Saved entries:
'''

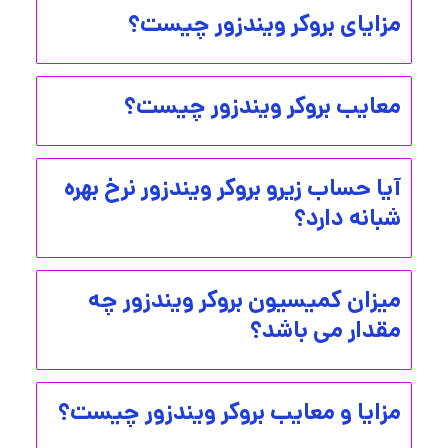
مزایای بروکر ویندزور چیست؟
معایب بروکر ویندزور چیست؟
آیا حساب زیرو بروکر ویندزور نرخ بهره
شبانه دارد؟
میزان کمیسیون بروکر ویندزور چه
مقدار می باشد؟
مزایا و معایب بروکر ویندزور چیست؟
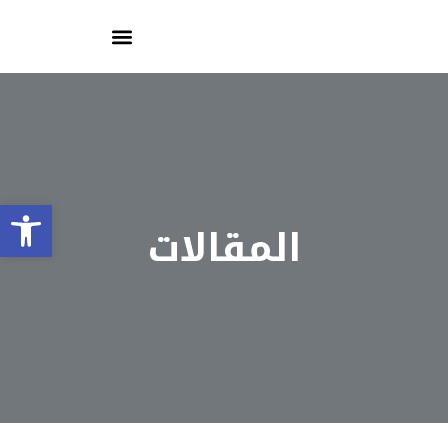
olbar
المقالات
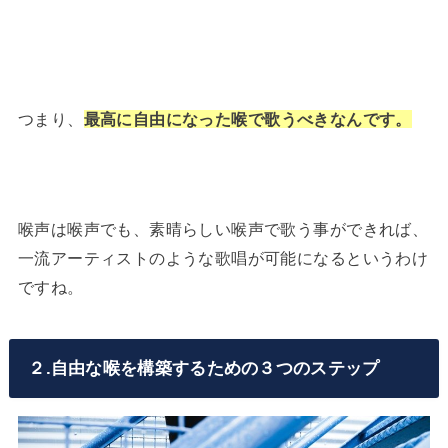
つまり、
最高に自由になった喉で歌うべきなんです。
喉声は喉声でも、素晴らしい喉声で歌う事ができれば、
一流アーティストのような歌唱が可能になるというわけ
ですね。
２.自由な喉を構築するための３つのステップ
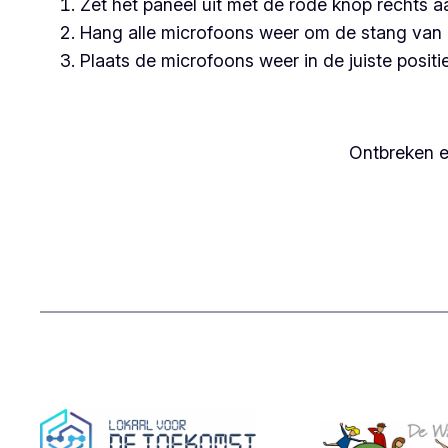
Zet het paneel uit met de rode knop rechts a
Hang alle microfoons weer om de stang van 
Plaats de microfoons weer in de juiste positie
Ontbreken e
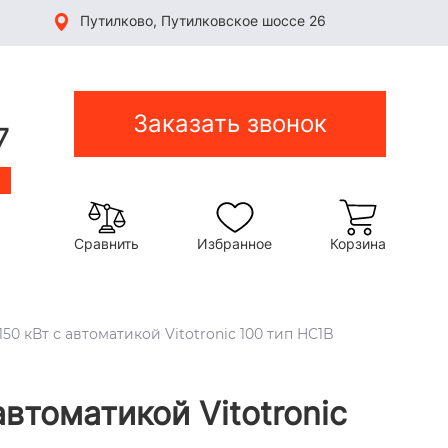
Путилково, Путилковское шоссе 26
Заказать звонок
7
Сравнить
Избранное
Корзина
50 кВт с автоматикой Vitotronic 100 тип HC1B
втоматикой Vitotronic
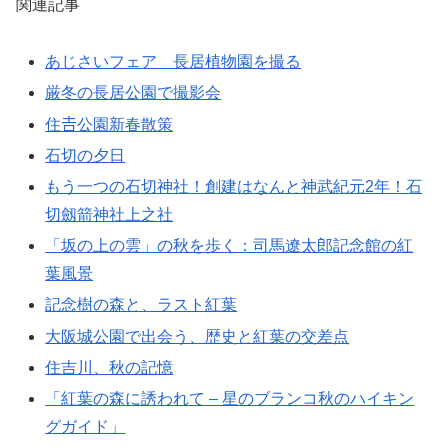
関連記事
あじさいフェア 長居植物園を撮る
厳冬の長居公園で撮影会
住𠮷公園新春散策
石切の夕日
もう一つの石切神社！創建はなんと神武紀元2年！石
切劔箭神社上之社
「坂の上の雲」の秋を歩く：司馬遼太郎記念館の紅
葉風景
記念樹の森と、ラスト紅葉
大阪城公園で出会う、歴史と紅葉の交差点
住吉川、秋の記憶
「紅葉の森に誘われて – 星のブランコ秋のハイキン
グガイド」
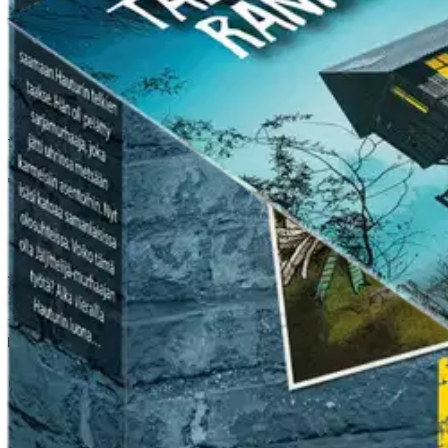
Tarkista myymäläsaatavuus
Ei saatavilla
Tuotekuvaus
Jännitystasoa nostetaan jälleen ja tällä kertaa paetaan hyytävän pelot
dekooderi. Kaksinpeli, suomenkielinen. 16+
VAROITUS! Ei sovellu alle 3-vuotiaille lapsille. Sisältää pieniä osia
Ominaisuudet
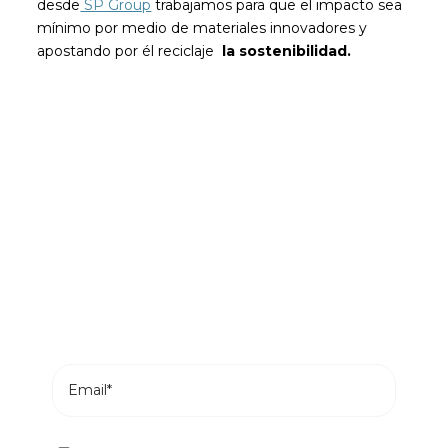
desde
SP Group
trabajamos para que el impacto sea
mínimo por medio de materiales innovadores y
apostando por él reciclaje
la sostenibilidad.
Sé el primero en leer nuestras
novedades
Suscríbete y recibe en tu correo los posts más
recientes de nuestro blog.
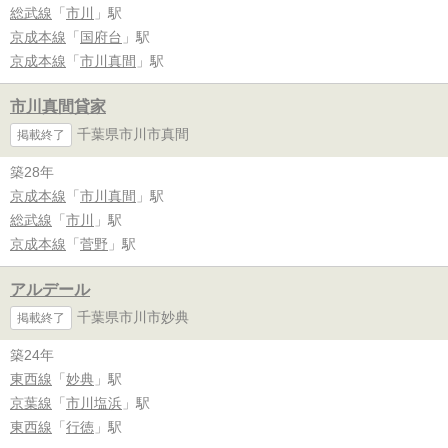
総武線
「
市川
」駅
京成本線
「
国府台
」駅
京成本線
「
市川真間
」駅
市川真間貸家
千葉県市川市真間
掲載終了
築28年
京成本線
「
市川真間
」駅
総武線
「
市川
」駅
京成本線
「
菅野
」駅
アルデール
千葉県市川市妙典
掲載終了
築24年
東西線
「
妙典
」駅
京葉線
「
市川塩浜
」駅
東西線
「
行徳
」駅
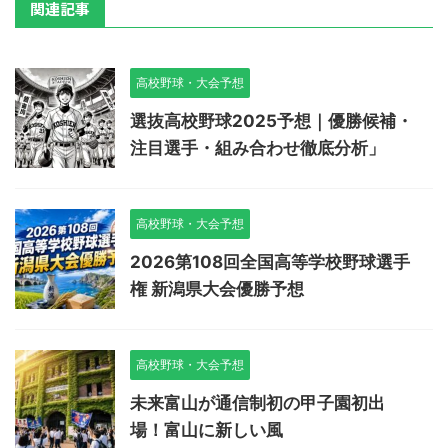
関連記事
高校野球・大会予想
選抜高校野球2025予想｜優勝候補・
注目選手・組み合わせ徹底分析」
高校野球・大会予想
2026第108回全国高等学校野球選手
権 新潟県大会優勝予想
高校野球・大会予想
未来富山が通信制初の甲子園初出
場！富山に新しい風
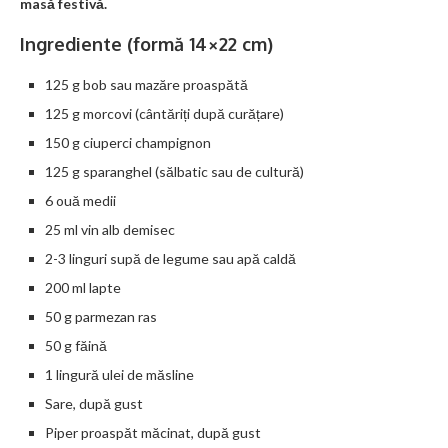
masă festivă.
Ingrediente (formă 14×22 cm)
125 g bob sau mazăre proaspătă
125 g morcovi (cântăriți după curățare)
150 g ciuperci champignon
125 g sparanghel (sălbatic sau de cultură)
6 ouă medii
25 ml vin alb demisec
2-3 linguri supă de legume sau apă caldă
200 ml lapte
50 g parmezan ras
50 g făină
1 lingură ulei de măsline
Sare, după gust
Piper proaspăt măcinat, după gust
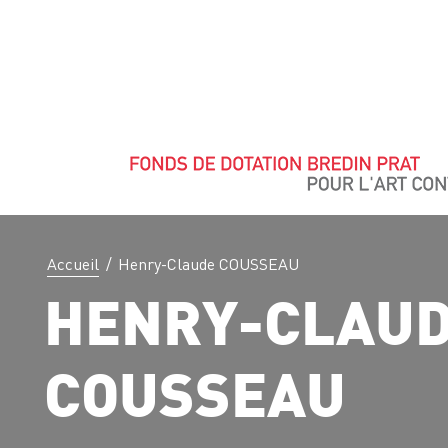
Accueil
/
Henry-Claude COUSSEAU
HENRY-CLAU
COUSSEAU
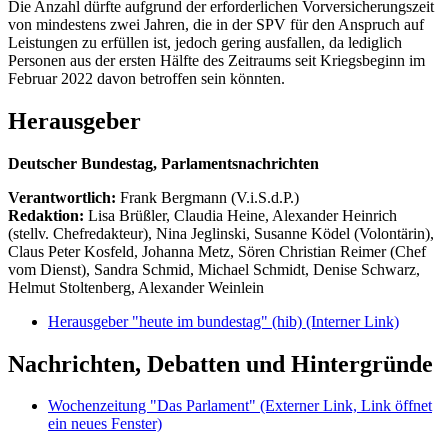
Die Anzahl dürfte aufgrund der erforderlichen Vorversicherungszeit
von mindestens zwei Jahren, die in der SPV für den Anspruch auf
Leistungen zu erfüllen ist, jedoch gering ausfallen, da lediglich
Personen aus der ersten Hälfte des Zeitraums seit Kriegsbeginn im
Februar 2022 davon betroffen sein könnten.
Herausgeber
Deutscher Bundestag, Parlamentsnachrichten
Verantwortlich:
Frank Bergmann (V.i.S.d.P.)
Redaktion:
Lisa Brüßler, Claudia Heine, Alexander Heinrich
(stellv. Chefredakteur), Nina Jeglinski,
Susanne Ködel (Volontärin),
Claus Peter Kosfeld, Johanna Metz, Sören Christian Reimer (Chef
vom Dienst), Sandra Schmid, Michael Schmidt, Denise Schwarz,
Helmut Stoltenberg, Alexander Weinlein
Herausgeber "heute im bundestag" (hib)
(Interner Link)
Nachrichten, Debatten und Hintergründe
Wochenzeitung "Das Parlament"
(Externer Link, Link öffnet
ein neues Fenster)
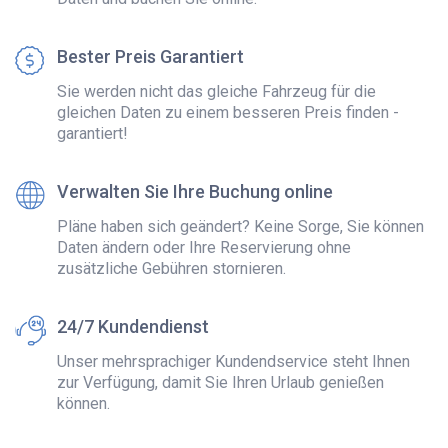
Bester Preis Garantiert
Sie werden nicht das gleiche Fahrzeug für die
gleichen Daten zu einem besseren Preis finden -
garantiert!
Verwalten Sie Ihre Buchung online
Pläne haben sich geändert? Keine Sorge, Sie können
Daten ändern oder Ihre Reservierung ohne
zusätzliche Gebühren stornieren.
24/7 Kundendienst
Unser mehrsprachiger Kundendservice steht Ihnen
zur Verfügung, damit Sie Ihren Urlaub genießen
können.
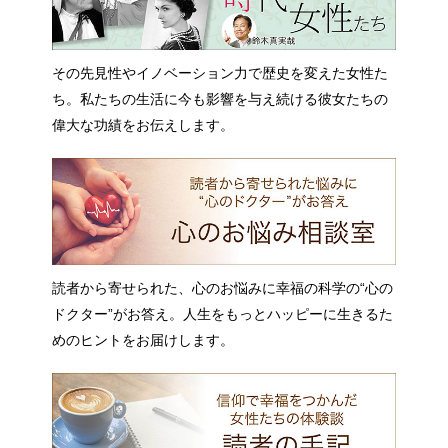
その先見性やイノベーション力で歴史を変えた女性た
ち。私たちの生活に今も影響を与え続ける彼女たちの
偉大な功績をお伝えします。
読者から寄せられた、心のお悩みに幸福の科学の“心の
ドクター”がお答え。人生をもっとハッピーに生きるた
めのヒントをお届けします。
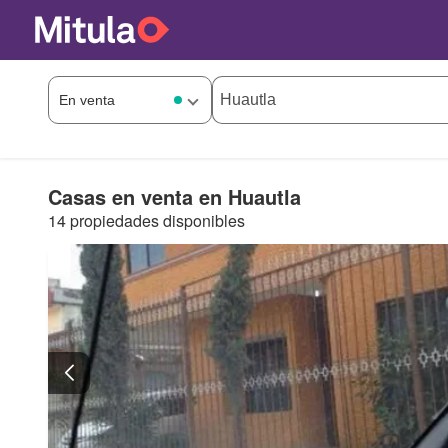
Casas en venta en Huautla
14 propiedades disponibles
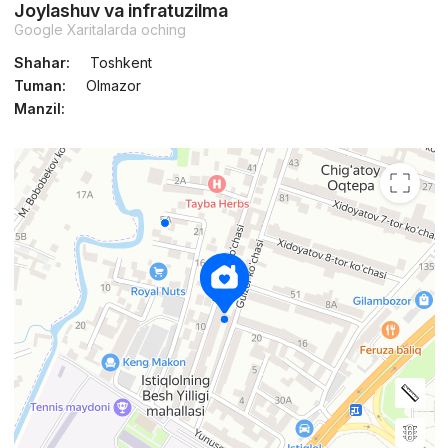
Joylashuv va infratuzilma
Google Xaritalarda oching
Shahar:
Toshkent
Tuman:
Olmazor
Manzil:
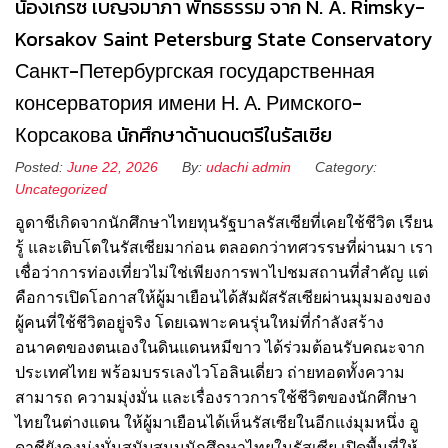
น้องเกรซ เบญจมาภา พัทธธรรม จาก N. A. Rimsky-
Korsakov Saint Petersburg State Conservatory
Санкт-Петербургская государственная
консерватория имени Н. А. Римского-
Корсакова นักศึกษาด้านดนตรีในรัสเซีย
Posted:
June 22, 2026
By:
udachi admin
Category:
Uncategorized
อูดาชีเกิดจากนักศึกษาไทยทุนรัฐบาลรัสเซียที่เคยใช้ชีวิต เรียน
รู้ และเติบโตในรัสเซียมาก่อน ตลอดกว่าทศวรรษที่ผ่านมา เรา
เชื่อว่าการท่องเที่ยวไม่ใช่เพียงการพาไปชมสถานที่สำคัญ แต่
คือการเปิดโอกาสให้ผู้มาเยือนได้สัมผัสรัสเซียผ่านมุมมองของ
ผู้คนที่ใช้ชีวิตอยู่จริง โดยเฉพาะคนรุ่นใหม่ที่กำลังสร้าง
อนาคตของตนเองในดินแดนหมีขาว ได้ร่วมต้อนรับคณะจาก
ประเทศไทย พร้อมบรรเลงไวโอลินเดี่ยว ถ่ายทอดทั้งความ
สามารถ ความมุ่งมั่น และเรื่องราวการใช้ชีวิตของนักศึกษา
ไทยในต่างแดน ให้ผู้มาเยือนได้เห็นรัสเซียในอีกแง่มุมหนึ่ง อู
ดาชียังคงมุ่งมั่นสนับสนุนนักศึกษาไทยในรัสเซีย เปิดพื้นที่ให้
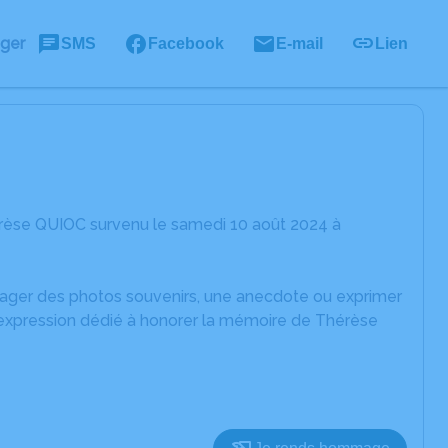
ager
SMS
Facebook
E-mail
Lien
érèse QUIOC survenu le samedi 10 août 2024 à
rtager des photos souvenirs, une anecdote ou exprimer
d'expression dédié à honorer la mémoire de Thérèse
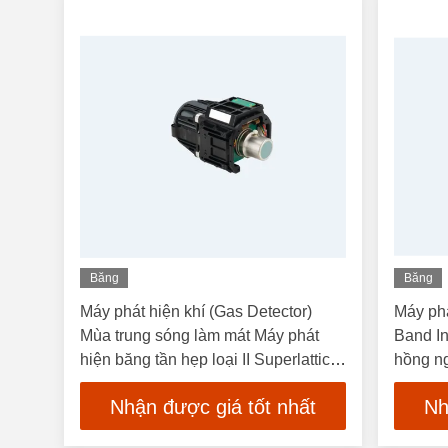
Băng
Băng
Hình
Hình
Máy phát hiện khí (Gas Detector)
Máy ph
Mùa trung sóng làm mát Máy phát
Band In
hiện băng tần hẹp loại II Superlattice
hồng n
15mK NETD
Nhận được giá tốt nhất
Nh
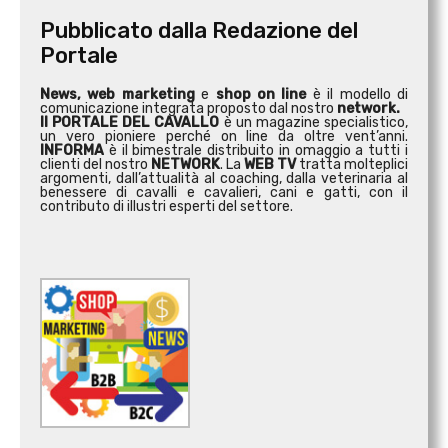
Pubblicato dalla Redazione del
Portale
News, web marketing
e
shop on line
è il modello di
comunicazione integrata proposto dal nostro
network.
Il PORTALE DEL CAVALLO
è un magazine specialistico,
un vero pioniere perché on line da oltre vent’anni.
INFORMA
è il bimestrale distribuito in omaggio a tutti i
clienti del nostro
NETWORK
. La
WEB TV
tratta molteplici
argomenti, dall’attualità al coaching, dalla veterinaria al
benessere di cavalli e cavalieri, cani e gatti, con il
contributo di illustri esperti del settore.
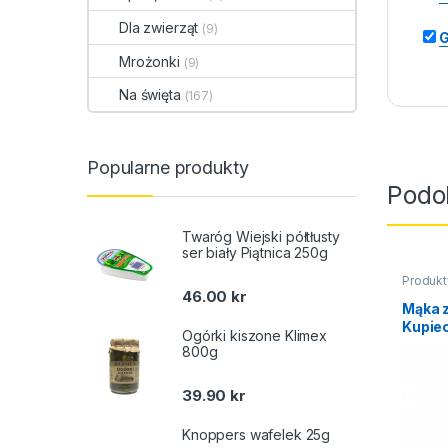
Dla zwierząt
(9)
G
Mrożonki
(9)
Na święta
(167)
Popularne produkty
Podo
Twaróg Wiejski półtłusty
ser biały Piątnica 250g
Produkt
46.00
kr
Mąka 
Kupie
Ogórki kiszone Klimex
800g
39.90
kr
Knoppers wafelek 25g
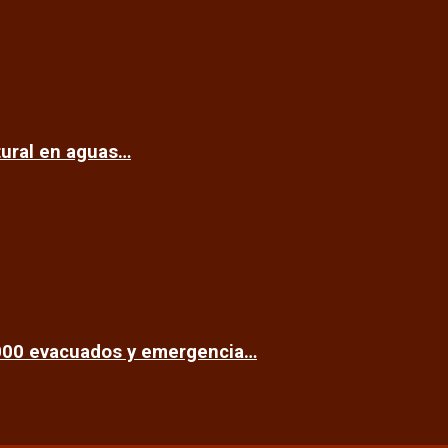
tural en aguas…
.000 evacuados y emergencia…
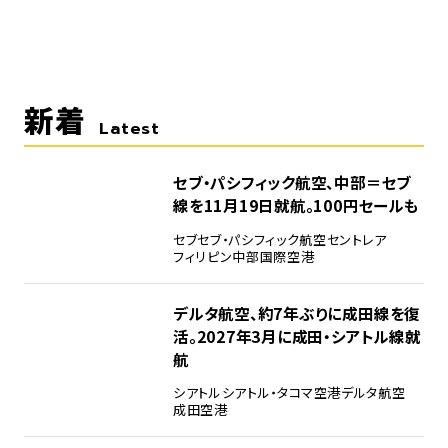
新着
Latest
セブ・パシフィック航空、中部＝セブ
線を11月19日就航。100円セールも
セブ
セブ・パシフィック航空
セントレア
フィリピン
中部国際空港
デルタ航空、約7年ぶりに成田線を復
活。2027年3月に成田・シアトル線就
航
シアトル
シアトル・タコマ空港
デルタ航空
成田空港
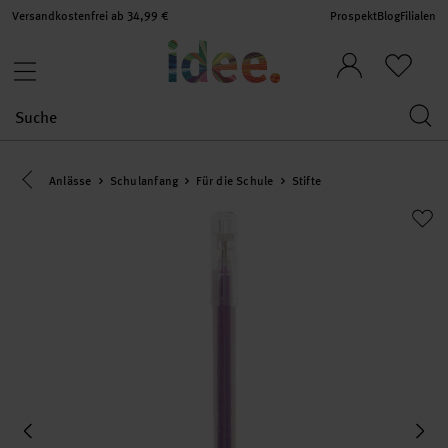
Versandkostenfrei ab 34,99 €
Prospekt
Blog
Filialen
Eine Kategorie zurück navigieren
Anlässe
Schulanfang
Für die Schule
Stifte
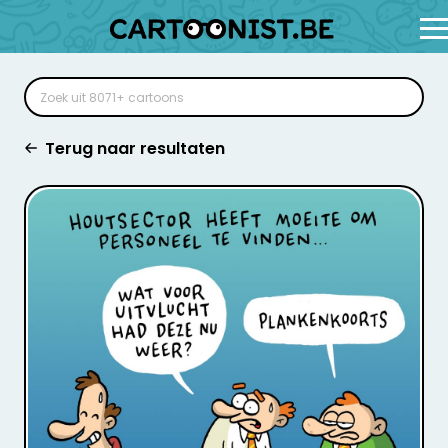
Terug naar resultaten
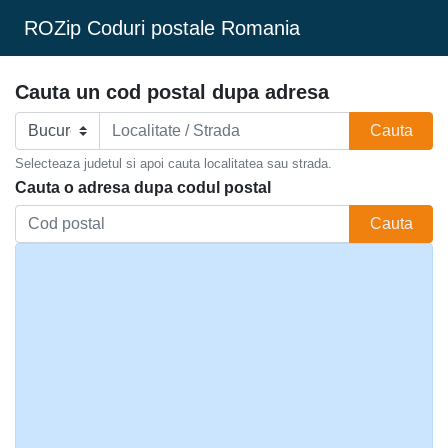
ROZip Coduri postale Romania
Cauta un cod postal dupa adresa
Cauta
Selecteaza judetul si apoi cauta localitatea sau strada.
Cauta o adresa dupa codul postal
Cauta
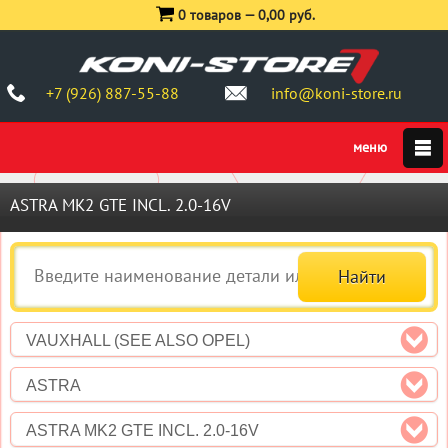
0 товаров —
0,00 руб.
+7 (926) 887-55-88
info@koni-store.ru
ASTRA MK2 GTE INCL. 2.0-16V
VAUXHALL (SEE ALSO OPEL)
ASTRA
ASTRA MK2 GTE INCL. 2.0-16V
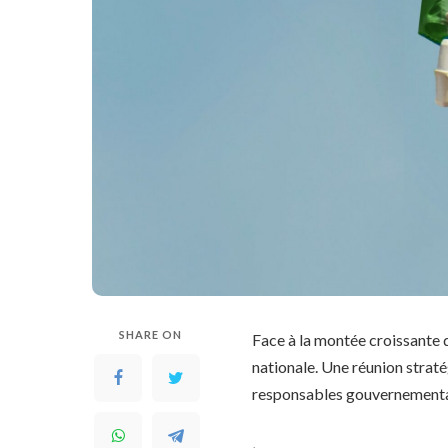
SHARE ON
Face à la montée croissante 
nationale. Une réunion straté
responsables gouvernement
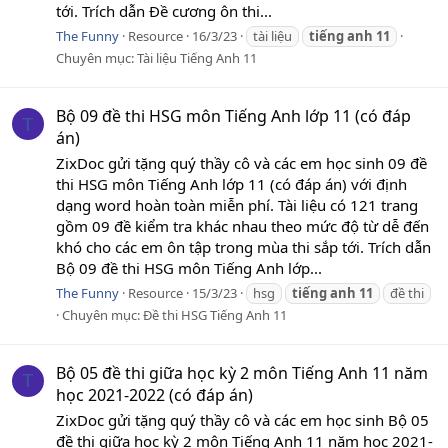
tới. Trích dẫn Đề cương ôn thi...
The Funny
Resource
16/3/23
tài liệu
tiếng
anh
11
Chuyên mục:
Tài liệu Tiếng Anh 11
Bộ 09 đề thi HSG môn Tiếng Anh lớp 11 (có đáp
T
án)
ZixDoc gửi tặng quý thầy cô và các em học sinh 09 đề
thi HSG môn Tiếng Anh lớp 11 (có đáp án) với định
dạng word hoàn toàn miễn phí. Tài liệu có 121 trang
gồm 09 đề kiểm tra khác nhau theo mức độ từ dễ đến
khó cho các em ôn tập trong mùa thi sắp tới. Trích dẫn
Bộ 09 đề thi HSG môn Tiếng Anh lớp...
The Funny
Resource
15/3/23
hsg
tiếng
anh
11
đề thi
Chuyên mục:
Đề thi HSG Tiếng Anh 11
Bộ 05 đề thi giữa học kỳ 2 môn Tiếng Anh 11 năm
T
học 2021-2022 (có đáp án)
ZixDoc gửi tặng quý thầy cô và các em học sinh Bộ 05
đề thi giữa học kỳ 2 môn Tiếng Anh 11 năm học 2021-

'''

- What is being asked
Compute how many lines of the records above hold the string "phát". Give the number with no other output.

- Written response
2